Tokyo to invite MORE athletes to the 2020 Olympics! Games chiefs relax qualifying rules after coronavirus leaves national trials in disarray
- More athletes and teams are set to compete in Tokyo despite the pandemic
- The IOC made clear on Tuesday they are happy to increase athlete quotas
- Contingencies being made to house athletes in overflow accommodation
- Coronavirus symptoms: what are they and should you see a doctor?
The International Olympic Committee are planning to have more athletes and teams competing at this summer’s Tokyo Games despite the Covid-19 pandemic.
In an emergency conference call with sports federations, the IOC made clear on Tuesday they are happy to increase athlete quotas as a solution to the chaos caused by qualifying events being cancelled because of the spread of coronavirus.
And Sportsmail understands contingencies are being made to house extra athletes in Tokyo in overflow accommodation which had previously been reserved for support staff, with the Olympic Village already full.
More athletes are set to compete at this summer’s Tokyo Games despite the pandemic
The IOC believe allowing more athletes to compete at the Olympics is the fairest solution for events in which qualification has not yet been concluded and it will not be possible to hold more qualifiers. Allowing individuals close to the qualifying mark to be selected could also head off any legal battles with aggrieved athletes.
But the decision to increase rather than limit the number of athletes in Tokyo is sure to raise alarm when the coronavirus pandemic has caused mass gatherings to be banned across the globe.
In a statement, the IOC said: ‘Any increase in athlete quotas will be considered on a case-by-case basis under exceptional circumstances, with the support of the Organising Committee Tokyo 2020.’
With only four months to go until the Olympics, 43 per cent of the original quota places for Tokyo – approximately 4,700 spots – are yet to be filled. The IOC are therefore allowing all sports federations to rewrite their qualification rules.
The IOC want the new qualification criteria to be published by the beginning of April. Sports will be allowed to use international rankings or historical results if qualification events are not able to be held or rescheduled by the summer.
Contingencies are being made to house extra athletes in Tokyo in overflow accommodation
Despite growing calls for the Olympics to be postponed or called off, the IOC made clear on Wednesday they are confident of staging the Games as planned in July. An IOC statement added: ‘This is an unprecedented situation for the whole world. The situation around Covid-19 is also impacting preparations for the Olympic Games Tokyo 2020 and is changing day by day.
‘The IOC remains fully committed to Tokyo 2020, and with more than four months to go before the Games there is no need for any drastic decisions at this stage; any speculation at this moment would be counter-productive.
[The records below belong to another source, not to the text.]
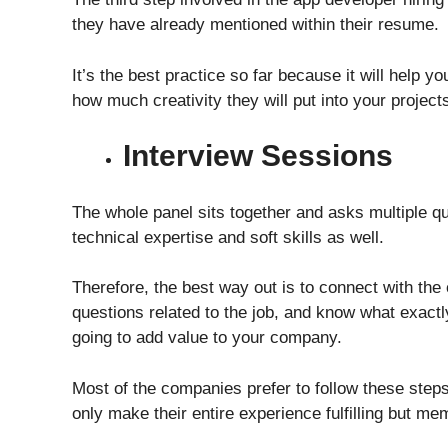
they have already mentioned within their resume.
It’s the best practice so far because it will help 
how much creativity they will put into your proje
Interview Sessions
The whole panel sits together and asks multiple q
technical expertise and soft skills as well.
Therefore, the best way out is to connect with th
questions related to the job, and know what exactl
going to add value to your company.
Most of the companies prefer to follow these step
only make their entire experience fulfilling but m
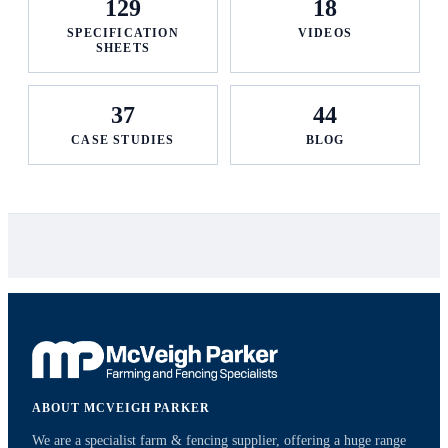
129
18
SPECIFICATION
VIDEOS
SHEETS
37
44
CASE STUDIES
BLOG
ABOUT MCVEIGH PARKER
We are a specialist farm & fencing supplier, offering a huge range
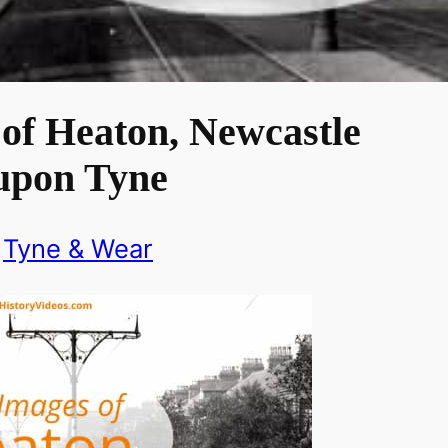
of Heaton, Newcastle
upon Tyne
Tyne & Wear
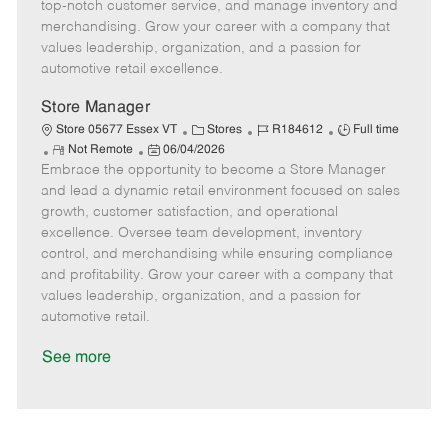
t
e
o
p
top-notch customer service, and manage inventory and
e
d
r
e
merchandising. Grow your career with a company that
D
y
values leadership, organization, and a passion for
a
automotive retail excellence.
t
e
Store Manager
C
J
J
Store 05677 Essex VT
Stores
R184612
Full time
R
P
a
o
o
Not Remote
06/04/2026
Embrace the opportunity to become a Store Manager
e
o
t
b
b
m
s
e
I
T
and lead a dynamic retail environment focused on sales
o
t
g
d
y
growth, customer satisfaction, and operational
t
e
o
p
excellence. Oversee team development, inventory
e
d
r
e
control, and merchandising while ensuring compliance
D
y
and profitability. Grow your career with a company that
a
values leadership, organization, and a passion for
t
automotive retail.
e
See more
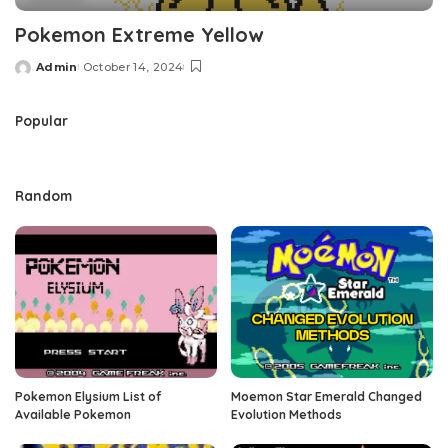
Pokemon Extreme Yellow
Admin
October 14, 2024
Posted
by
Popular
Random
Pokemon Elysium List of
Moemon Star Emerald Changed
Available Pokemon
Evolution Methods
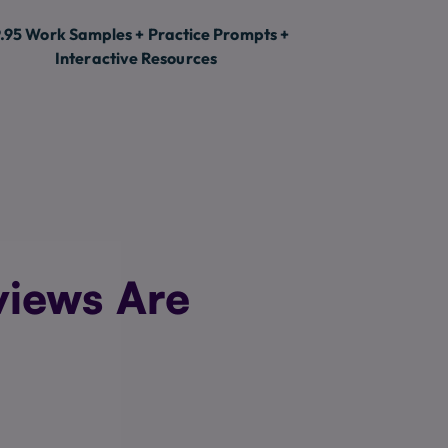
.95 Work Samples + Practice Prompts +
Interactive Resources
views Are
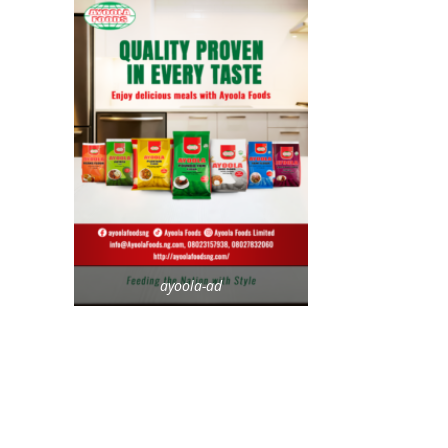
ayoola-ad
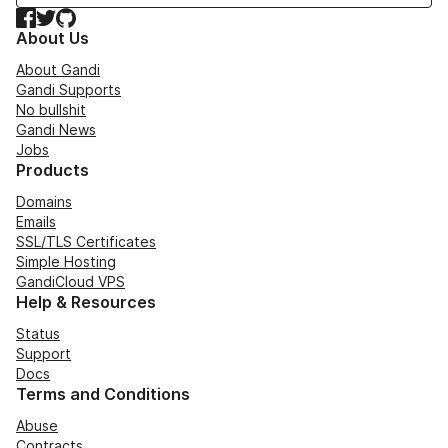
Facebook
Twitter
GitHub
About Us
About Gandi
Gandi Supports
No bullshit
Gandi News
Jobs
Products
Domains
Emails
SSL/TLS Certificates
Simple Hosting
GandiCloud VPS
Help & Resources
Status
Support
Docs
Terms and Conditions
Abuse
Contracts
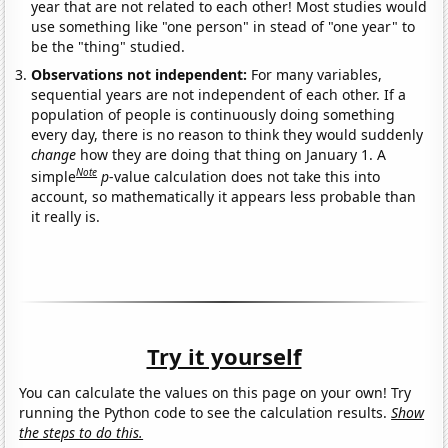
year that are not related to each other! Most studies would
use something like "one person" in stead of "one year" to
be the "thing" studied.
Observations not independent:
For many variables,
sequential years are not independent of each other. If a
population of people is continuously doing something
every day, there is no reason to think they would suddenly
change
how they are doing that thing on January 1. A
Note
simple
p
-value calculation does not take this into
account, so mathematically it appears less probable than
it really is.
Try it yourself
You can calculate the values on this page on your own! Try
running the Python code to see the calculation results.
Show
the steps to do this.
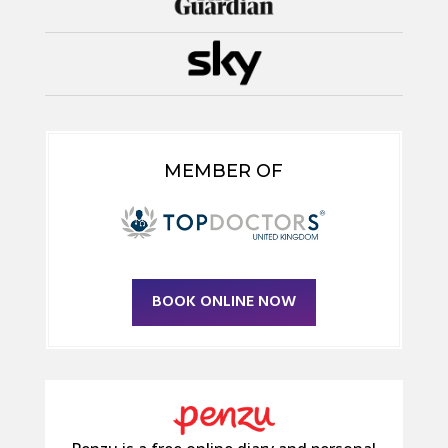
MEMBER OF
BOOK ONLINE NOW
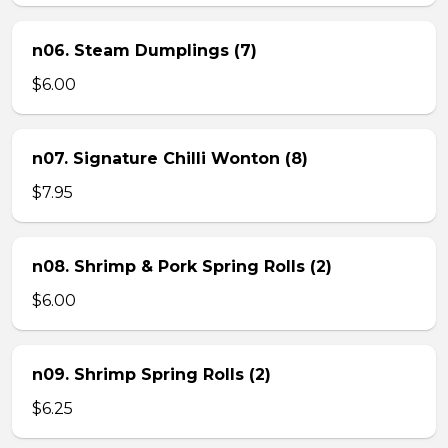
n06. Steam Dumplings (7)
$6.00
n07. Signature Chilli Wonton (8)
$7.95
n08. Shrimp & Pork Spring Rolls (2)
$6.00
n09. Shrimp Spring Rolls (2)
$6.25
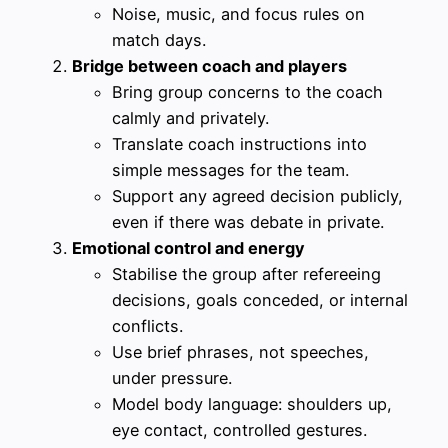
Noise, music, and focus rules on
match days.
Bridge between coach and players
Bring group concerns to the coach
calmly and privately.
Translate coach instructions into
simple messages for the team.
Support any agreed decision publicly,
even if there was debate in private.
Emotional control and energy
Stabilise the group after refereeing
decisions, goals conceded, or internal
conflicts.
Use brief phrases, not speeches,
under pressure.
Model body language: shoulders up,
eye contact, controlled gestures.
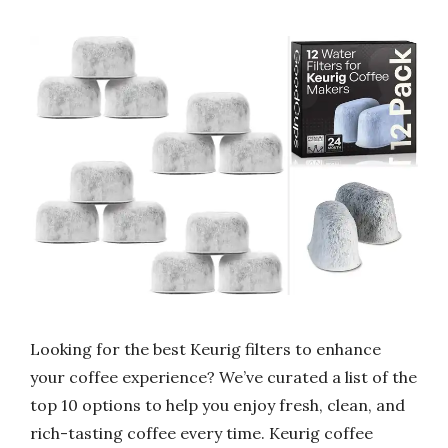
Looking for the best Keurig filters to enhance
your coffee experience? We’ve curated a list of the
top 10 options to help you enjoy fresh, clean, and
rich-tasting coffee every time. Keurig coffee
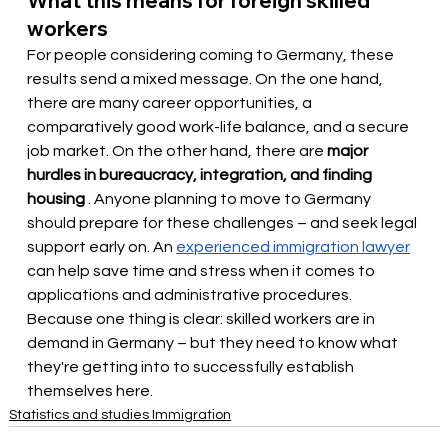
What this means for foreign skilled 
workers
For people considering coming to Germany, these 
results send a mixed message. On the one hand, 
there are many career opportunities, a 
comparatively good work-life balance, and a secure 
job market. On the other hand, there are
major 
hurdles in bureaucracy, integration, and finding 
housing
. Anyone planning to move to Germany 
should prepare for these challenges – and seek legal 
support early on. An
experienced immigration lawyer
can help save time and stress when it comes to 
applications and administrative procedures. 
Because one thing is clear: skilled workers are in 
demand in Germany – but they need to know what 
they're getting into to successfully establish 
themselves here.
Statistics and studies Immigration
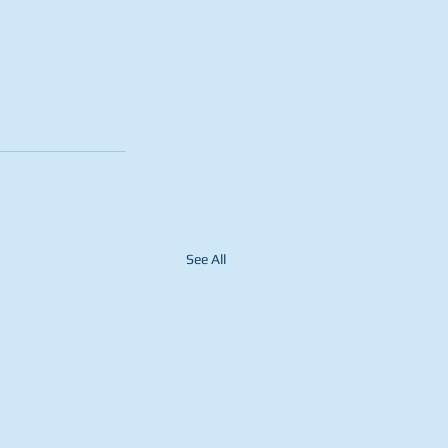
See All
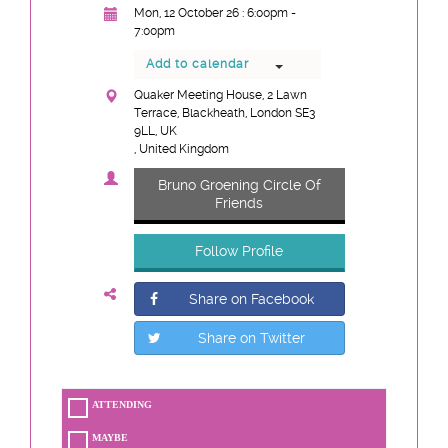
Mon, 12 October 26 : 6:00pm -
7:00pm
Add to calendar
Quaker Meeting House, 2 Lawn
Terrace, Blackheath, London SE3
9LL, UK
, United Kingdom
Bruno Groening Circle Of
Friends
Follow Profile
Share on Facebook
Share on Twitter
ATTENDING
MAYBE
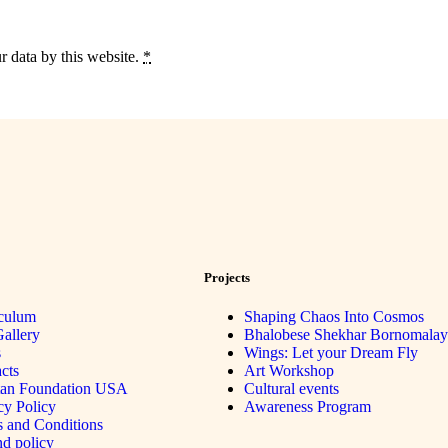
r data by this website.
*
Projects
culum
Shaping Chaos Into Cosmos
allery
Bhalobese Shekhar Bornomalay
s
Wings: Let your Dream Fly
cts
Art Workshop
tan Foundation USA
Cultural events
cy Policy
Awareness Program
 and Conditions
d policy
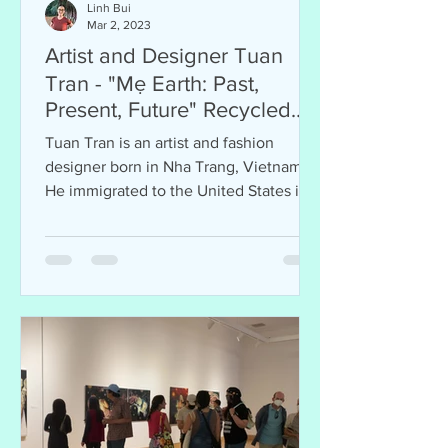
Linh Bui
Mar 2, 2023
Artist and Designer Tuan
Tran - "Mẹ Earth: Past,
Present, Future" Recycled
Art Exhibition
Tuan Tran is an artist and fashion
designer born in Nha Trang, Vietnam.
He immigrated to the United States in
1975 at 13 and resided in San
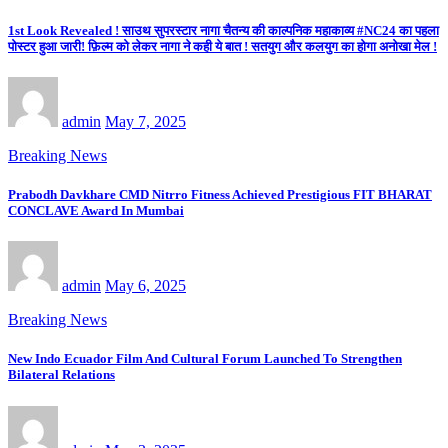
1st Look Revealed ! साउथ सुपरस्टार नागा चैतन्य की काल्पनिक महाकाव्य #NC24 का पहला
पोस्टर हुआ जारी! फ़िल्म को लेकर नागा ने कही ये बात ! सतयुग और कलयुग का होगा अनोखा मेल !
admin
May 7, 2025
Breaking News
Prabodh Davkhare CMD Nitrro Fitness Achieved Prestigious FIT BHARAT
CONCLAVE Award In Mumbai
admin
May 6, 2025
Breaking News
New Indo Ecuador Film And Cultural Forum Launched To Strengthen
Bilateral Relations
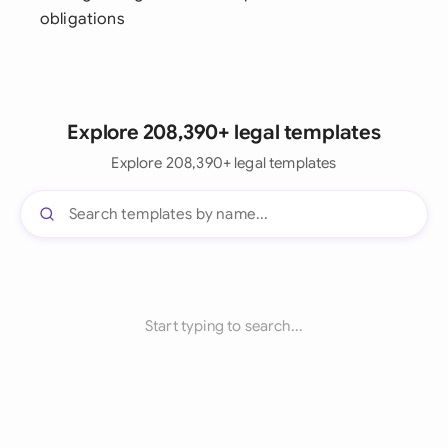
obligations
Explore 208,390+ legal templates
Explore 208,390+ legal templates
Start typing to search...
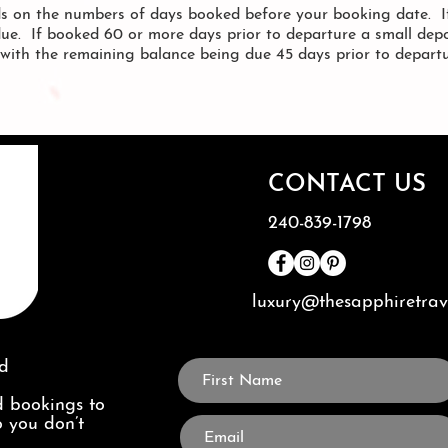
s on the numbers of days booked before your booking date. If
due. If booked 60 or more days prior to departure a small depo
, with the remaining balance being due 45 days prior to depart
CONTACT US
240-839-1798
luxury@thesapphiretra
ed
 bookings to
o you don’t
‘The IOC encourages all athletes to continue to prepare for the Olympic Games as best they can. The IOC has confidence that the many measures being taken by authorities around the world will help contain the situation of the Covid-19 virus.’
IOC president Thomas Bach added: ‘The health and wellbeing of all those involved in the preparations for Tokyo 2020 is our No 1 concern.
‘All measures are being taken to safeguard the safety and interests of athletes, coaches and support teams.’
Bach’s comments came hours after Kozo Tashima, the deputy head of Japan’s Olympic Committee, announced he had tested positive for coronavirus. Tashima had attended the International Football Association Board meeting in Belfast on February 28 and was in Amsterdam for a UEFA meeting on March 2.
Kozo Tashima, the deputy head of Japan’s Olympic Committee, has tested positive
The British Olympic Association will speak to the IOC as part of another emergency call arranged with all national Olympic committees.
Next month’s British Swimming Championships became the latest event on Wednesday to be cancelled because of coronavirus. The meeting at the London Aquatics Centre was due to double as Olympic trials and British Swimming are now reviewing their selection policy.
UK Athletics also announced they are suspending all events until the end of April. They have advised all clubs and running groups against holding training sessions.
Following the IOC statement, British middle-distance runner Jess Judd tweeted: ‘How on earth are we meant to carry on preparing best we can? Will someone share with me what races we can do to get times and if trials will go ahead and when training can return to normal?!’